Exercise materials.
Content starts
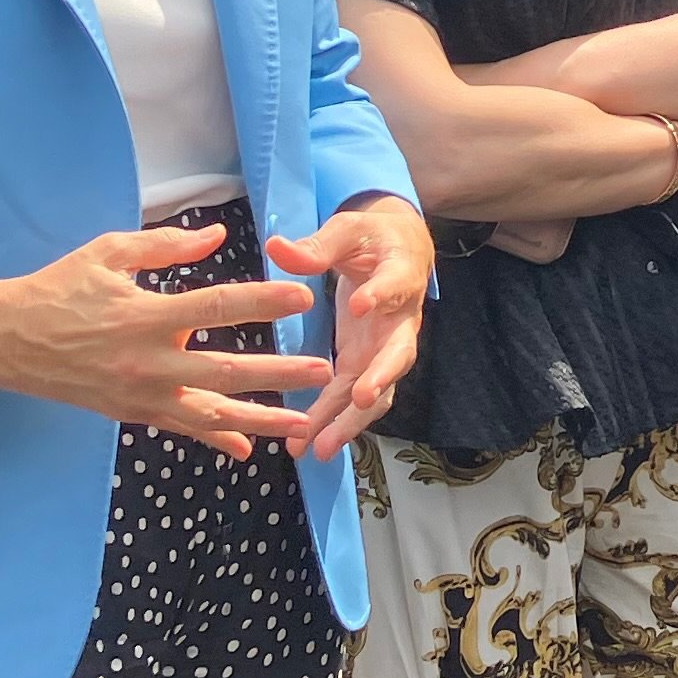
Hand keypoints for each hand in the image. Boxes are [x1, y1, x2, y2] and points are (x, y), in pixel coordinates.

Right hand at [0, 218, 330, 458]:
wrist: (4, 341)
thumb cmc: (58, 288)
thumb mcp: (107, 253)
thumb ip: (165, 244)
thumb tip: (215, 235)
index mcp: (144, 316)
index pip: (215, 307)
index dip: (261, 301)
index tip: (302, 297)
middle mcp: (146, 363)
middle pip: (225, 371)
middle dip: (278, 374)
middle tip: (323, 371)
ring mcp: (139, 395)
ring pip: (209, 414)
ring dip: (258, 420)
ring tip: (301, 424)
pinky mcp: (131, 413)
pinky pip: (181, 429)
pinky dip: (215, 440)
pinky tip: (248, 450)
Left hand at [268, 195, 432, 459]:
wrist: (397, 251)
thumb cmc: (371, 238)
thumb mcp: (345, 231)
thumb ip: (316, 246)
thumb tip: (277, 247)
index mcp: (401, 274)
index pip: (394, 285)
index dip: (380, 295)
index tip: (359, 305)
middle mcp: (401, 320)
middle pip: (397, 354)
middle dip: (380, 378)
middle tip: (362, 397)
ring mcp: (384, 348)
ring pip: (377, 390)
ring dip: (351, 419)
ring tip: (322, 446)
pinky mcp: (365, 363)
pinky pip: (351, 398)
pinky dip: (332, 422)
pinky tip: (306, 445)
Content ends
The answer should be the complete listing, set down exactly, without pictures.

Hand keypoints for each hand in the image. Boxes are [x1, y1, x2, y2] and points are (x, y), in pixel coordinates.

Right hand at [0, 218, 330, 458]:
wrist: (4, 341)
thumb cmc: (58, 288)
thumb mcp: (107, 253)
thumb ip: (165, 244)
thumb tip: (215, 235)
index mcp: (144, 316)
index pip: (215, 307)
index dip: (261, 301)
index tip: (302, 297)
middle mcp: (146, 363)
middle pip: (225, 371)
middle dip: (278, 374)
middle tip: (323, 371)
ring mcp: (139, 395)
ring pip: (209, 414)
ring dip: (258, 420)
ring tip: (301, 424)
pinky mcp: (131, 413)
pinky pip: (181, 429)
pinky dip: (215, 440)
pinky tip: (248, 450)
Left hand at [268, 195, 432, 459]:
wrist: (397, 251)
thumb cmc: (371, 238)
thumb mcp: (345, 231)
thumb ip: (316, 246)
thumb tip: (277, 247)
index mcp: (401, 274)
index pip: (394, 285)
index dip: (380, 295)
index tip: (359, 305)
middle mcp: (401, 320)
middle pip: (397, 354)
middle dip: (380, 378)
middle tip: (362, 397)
ring mcp: (384, 348)
ring pip: (377, 390)
ring dip: (351, 419)
ring tip: (322, 446)
pinky mcp: (365, 363)
pinky pip: (351, 398)
pinky dip: (332, 422)
pinky tip: (306, 445)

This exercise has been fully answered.